Do PPG foundation models work without any fine-tuning at all (zero-shot)? For some tasks, yes. MOMENT demonstrates non-trivial zero-shot PPG heart rate estimation by prompting the foundation model to identify periodic patterns in the signal. AF detection at zero-shot is harder because it requires rhythm irregularity knowledge not captured in general time-series pre-training. The zero-shot capability is task-dependent and currently below fine-tuned performance for most clinical applications.
What is the minimum size for a PPG foundation model to be useful? Research suggests that ~10M parameters is a reasonable lower bound for meaningful zero-shot transfer. Smaller models (< 1M parameters) benefit from foundation model pre-training in the few-shot setting but show limited zero-shot capability. The sweet spot for clinical PPG applications is 50-200M parameters: powerful enough for broad generalization, small enough to fine-tune on modest compute.

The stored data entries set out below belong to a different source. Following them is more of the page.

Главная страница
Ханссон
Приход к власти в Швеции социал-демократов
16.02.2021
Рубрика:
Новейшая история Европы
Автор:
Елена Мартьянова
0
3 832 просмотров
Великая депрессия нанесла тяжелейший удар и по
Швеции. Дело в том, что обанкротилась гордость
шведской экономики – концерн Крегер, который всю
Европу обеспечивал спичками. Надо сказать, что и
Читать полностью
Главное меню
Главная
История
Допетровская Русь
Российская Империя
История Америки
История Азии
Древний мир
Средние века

Can a foundation model pre-trained on PPG be used for ECG tasks? Cross-modality transfer depends on modality similarity. PPG and ECG share cardiac timing information but have different waveform morphologies. Foundation models trained on both modalities simultaneously (like BIOT) transfer better between modalities than PPG-only models. PPG-only foundation models show limited but non-zero transfer to ECG tasks, particularly for rhythm-based applications where timing patterns dominate.
How long does PPG foundation model fine-tuning take in practice? With a frozen backbone and a task-specific head, fine-tuning converges in 10-20 epochs on a dataset of 20-50 subjects, which runs in 30-60 minutes on a single GPU. Full model fine-tuning adds 1-3 hours. This is dramatically faster than training from scratch (8-24 hours for equivalent datasets), which is one of the practical advantages of the foundation model paradigm.